# What is expected
Leave the images out. Give every line below again, precisely.

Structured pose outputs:

-------------------------

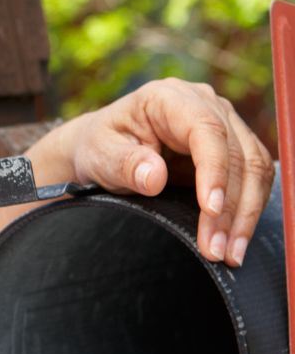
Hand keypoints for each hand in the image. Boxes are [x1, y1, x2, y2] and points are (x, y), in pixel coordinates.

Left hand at [13, 78, 274, 266]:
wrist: (102, 148)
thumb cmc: (99, 148)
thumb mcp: (101, 155)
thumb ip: (125, 165)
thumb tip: (155, 177)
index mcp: (170, 99)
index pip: (207, 130)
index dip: (214, 171)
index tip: (210, 210)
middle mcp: (205, 104)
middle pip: (237, 153)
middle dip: (231, 207)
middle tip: (216, 250)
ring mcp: (224, 124)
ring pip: (254, 168)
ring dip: (245, 215)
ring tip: (230, 254)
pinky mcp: (231, 148)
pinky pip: (252, 179)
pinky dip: (247, 211)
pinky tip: (235, 241)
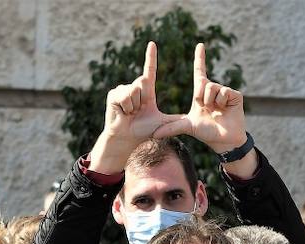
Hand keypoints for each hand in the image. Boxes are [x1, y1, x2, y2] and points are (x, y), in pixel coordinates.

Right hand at [92, 42, 185, 168]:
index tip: (152, 44)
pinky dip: (127, 107)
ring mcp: (122, 89)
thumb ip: (175, 119)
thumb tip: (190, 120)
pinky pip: (125, 95)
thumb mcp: (162, 122)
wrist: (127, 138)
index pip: (150, 71)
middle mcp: (134, 87)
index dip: (151, 57)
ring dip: (135, 105)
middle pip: (143, 82)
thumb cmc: (143, 131)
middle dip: (143, 99)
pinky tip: (123, 112)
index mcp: (146, 91)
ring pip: (134, 89)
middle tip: (138, 111)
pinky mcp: (113, 93)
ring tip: (130, 113)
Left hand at [162, 42, 246, 154]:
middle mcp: (213, 90)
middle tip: (208, 110)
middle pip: (203, 83)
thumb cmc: (207, 133)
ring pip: (212, 87)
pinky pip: (224, 91)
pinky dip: (222, 102)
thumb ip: (171, 127)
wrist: (224, 141)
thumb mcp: (187, 127)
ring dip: (211, 101)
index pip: (200, 72)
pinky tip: (226, 109)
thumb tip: (153, 134)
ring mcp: (225, 92)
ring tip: (217, 111)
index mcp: (202, 94)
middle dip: (202, 98)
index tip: (200, 44)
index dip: (200, 58)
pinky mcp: (236, 95)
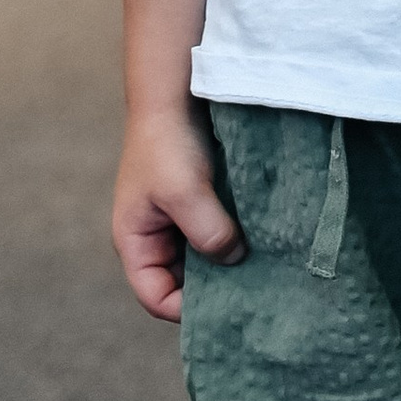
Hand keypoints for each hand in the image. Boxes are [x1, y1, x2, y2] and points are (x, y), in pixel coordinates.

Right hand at [112, 105, 244, 322]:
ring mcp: (180, 221)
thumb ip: (206, 233)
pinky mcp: (203, 203)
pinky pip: (220, 233)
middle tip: (252, 290)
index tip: (225, 303)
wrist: (178, 91)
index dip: (185, 309)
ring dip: (229, 260)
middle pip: (184, 283)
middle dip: (214, 288)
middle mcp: (157, 238)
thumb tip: (235, 259)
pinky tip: (263, 238)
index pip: (157, 298)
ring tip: (263, 265)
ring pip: (205, 258)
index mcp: (137, 243)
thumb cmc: (167, 143)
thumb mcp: (185, 193)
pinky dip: (237, 237)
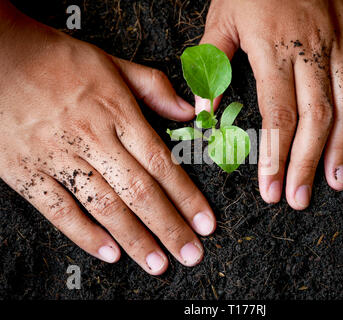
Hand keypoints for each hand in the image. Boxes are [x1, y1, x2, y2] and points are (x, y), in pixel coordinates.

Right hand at [0, 2, 215, 274]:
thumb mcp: (111, 62)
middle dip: (169, 228)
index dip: (187, 197)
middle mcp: (92, 139)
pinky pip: (58, 210)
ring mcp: (58, 157)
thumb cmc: (54, 58)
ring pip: (105, 207)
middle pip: (140, 192)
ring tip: (157, 264)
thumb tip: (187, 112)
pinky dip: (84, 234)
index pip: (162, 164)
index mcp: (116, 113)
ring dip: (135, 240)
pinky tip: (108, 252)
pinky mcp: (26, 171)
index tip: (205, 222)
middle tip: (190, 254)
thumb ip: (153, 88)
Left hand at [198, 0, 342, 208]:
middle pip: (314, 120)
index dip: (276, 157)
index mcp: (273, 49)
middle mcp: (311, 50)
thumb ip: (211, 66)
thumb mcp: (220, 19)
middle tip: (299, 197)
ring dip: (341, 149)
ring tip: (336, 182)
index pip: (278, 116)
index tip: (271, 189)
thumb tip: (202, 111)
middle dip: (306, 164)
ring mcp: (339, 44)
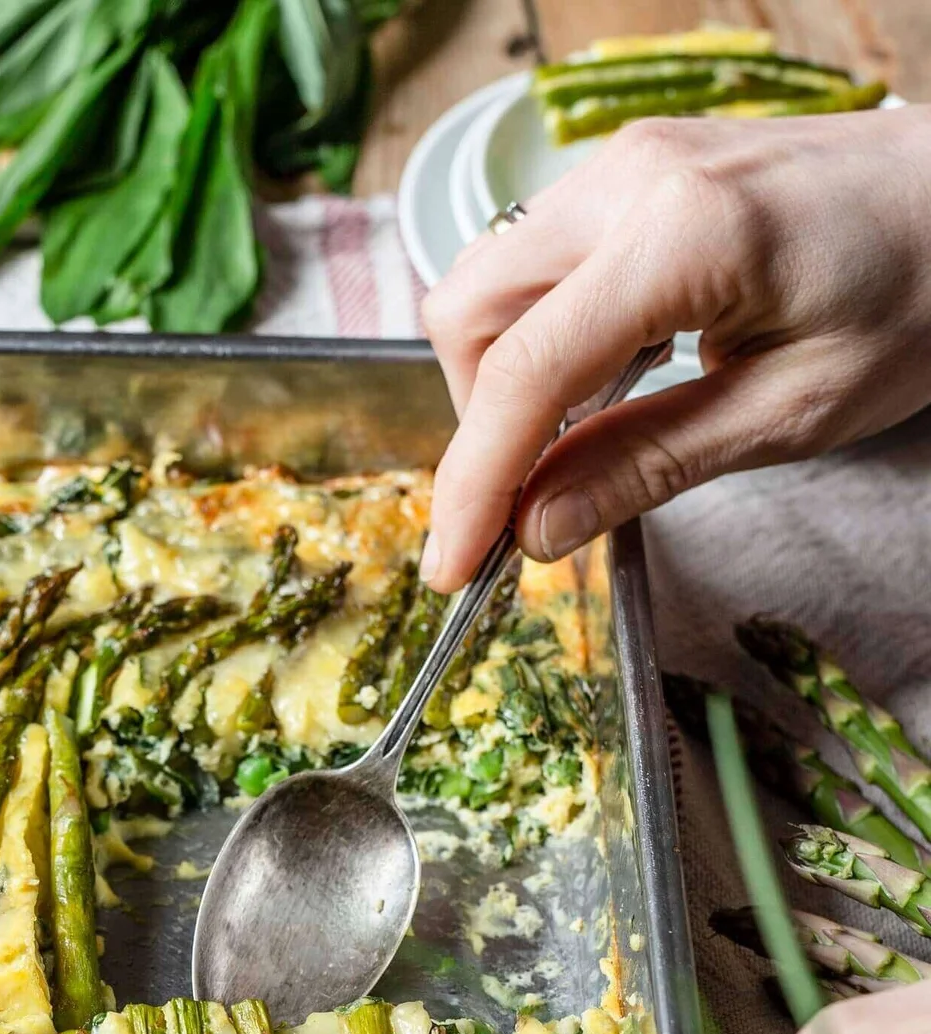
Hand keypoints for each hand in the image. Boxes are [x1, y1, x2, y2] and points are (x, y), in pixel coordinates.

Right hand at [419, 106, 930, 590]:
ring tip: (572, 440)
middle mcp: (630, 179)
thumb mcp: (792, 410)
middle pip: (468, 314)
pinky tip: (600, 380)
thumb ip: (649, 464)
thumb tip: (536, 530)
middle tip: (529, 499)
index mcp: (681, 236)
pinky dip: (537, 336)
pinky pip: (533, 261)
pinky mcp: (630, 172)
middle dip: (477, 423)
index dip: (473, 482)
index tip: (453, 566)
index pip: (523, 372)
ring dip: (501, 379)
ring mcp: (624, 164)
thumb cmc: (919, 292)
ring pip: (487, 282)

-------------------------

# Your solution
Hand keypoints for each hand in the image. Boxes are [x1, y1, x2, y2] and points are (x, y), in pixel coordinates.

Left hand at [13, 78, 274, 266]:
wrist: (102, 148)
thumb cmc: (99, 148)
thumb mcp: (101, 155)
thumb ip: (125, 165)
thumb tip: (155, 177)
index mcp: (170, 99)
index pip: (207, 130)
index dip: (214, 171)
index tip: (210, 210)
middle mcp: (205, 104)
middle pip: (237, 153)
middle dip: (231, 207)
middle tip: (216, 250)
ring mcp: (224, 124)
ring pip: (254, 168)
ring dip: (245, 215)
ring tip: (230, 254)
pinky mcp: (231, 148)
pinky pip: (252, 179)
pinky dip: (247, 211)
pinky tip: (235, 241)
Hand keypoints for each hand in the image. Boxes are [x1, y1, x2, y2] and points are (x, y), in pixel coordinates.

Right hand at [92, 42, 185, 168]:
index tip: (152, 44)
pinky dip: (127, 107)
ring mcp: (122, 89)
thumb ip: (175, 119)
thumb tip: (190, 120)
pinky pip: (125, 95)
thumb mcp: (162, 122)
wrist: (127, 138)
index pip: (150, 71)
middle mcp: (134, 87)
index dip: (151, 57)
ring dip: (135, 105)
middle pip: (143, 82)
thumb cmc: (143, 131)
middle dip: (143, 99)
pinky tip: (123, 112)
index mcp: (146, 91)
ring pip: (134, 89)
middle tip: (138, 111)
pinky mcp: (113, 93)
ring tip: (130, 113)
Left hand at [162, 42, 246, 154]:
middle mcp: (213, 90)
middle tip: (208, 110)
middle pip: (203, 83)
thumb cmc: (207, 133)
ring pip: (212, 87)
pinky pip: (224, 91)
pinky dip: (222, 102)
thumb ip: (171, 127)
wrist: (224, 141)
thumb mcp: (187, 127)
ring dip: (211, 101)
index pip: (200, 72)
pinky tip: (226, 109)
thumb tip: (153, 134)
ring mcp: (225, 92)
ring tip: (217, 111)
index mcp: (202, 94)
middle dip: (202, 98)
index tip: (200, 44)
index dip: (200, 58)
pinky mcp: (236, 95)
Hand keypoints for each hand in the image. Boxes are [x1, y1, x2, y2] and points are (x, y), in pixel coordinates.

Right hand at [112, 105, 244, 322]:
ring mcp: (180, 221)
thumb ip: (206, 233)
pinky mcp: (203, 203)
pinky pip: (220, 233)
middle tip: (252, 290)
index tip: (225, 303)
wrist: (178, 91)
index dip: (185, 309)
ring dip: (229, 260)
middle pip: (184, 283)
middle dip: (214, 288)
middle mcp: (157, 238)
thumb tip: (235, 259)
pinky tip: (263, 238)
index pip: (157, 298)
ring tip: (263, 265)
ring pip: (205, 258)
index mcp: (137, 243)
thumb cmc: (167, 143)
thumb mcp: (185, 193)
pinky dip: (237, 237)
Hand keypoints for each hand in the image. Boxes are [x1, y1, x2, y2] and points are (x, y), in pixel coordinates.

Right hand at [0, 2, 215, 274]:
thumb mcp: (111, 62)
middle dip: (169, 228)
index dip: (187, 197)
middle mcp: (92, 139)
pinky pip: (58, 210)
ring mcp: (58, 157)
thumb cmc: (54, 58)
ring pip: (105, 207)
middle pip: (140, 192)
ring tip: (157, 264)
thumb tip: (187, 112)
pinky dip: (84, 234)
index pip: (162, 164)
index mcp: (116, 113)
ring dip: (135, 240)
pinky tip: (108, 252)
pinky mcp: (26, 171)
index tip: (205, 222)
middle tip: (190, 254)
thumb ip: (153, 88)
Left hand at [198, 0, 342, 208]:
middle pip: (314, 120)
index dip: (276, 157)
index mcp: (273, 49)
middle mcp: (311, 50)
thumb ip: (211, 66)
thumb mcp: (220, 19)
middle tip: (299, 197)
ring dip: (341, 149)
ring tip: (336, 182)
index pip: (278, 116)
index tip: (271, 189)
thumb tip: (202, 111)
middle dip: (306, 164)
ring mcp: (339, 44)
Hand keypoints for each hand in the image. Boxes are [x1, y1, x2, y2] and points are (x, y), in pixel coordinates.

Right hand at [419, 106, 930, 590]:
ring tip: (572, 440)
middle mcp: (630, 179)
thumb mcp: (792, 410)
middle pip: (468, 314)
pinky tip: (600, 380)
thumb ip: (649, 464)
thumb tip: (536, 530)
middle tip: (529, 499)
index mcp: (681, 236)
pinky dip: (537, 336)
pinky pip: (533, 261)
pinky mcp: (630, 172)
middle dip: (477, 423)
index dip: (473, 482)
index tip: (453, 566)
index pip: (523, 372)
ring dip: (501, 379)
ring mcp: (624, 164)
thumb cmc: (919, 292)
ring pip: (487, 282)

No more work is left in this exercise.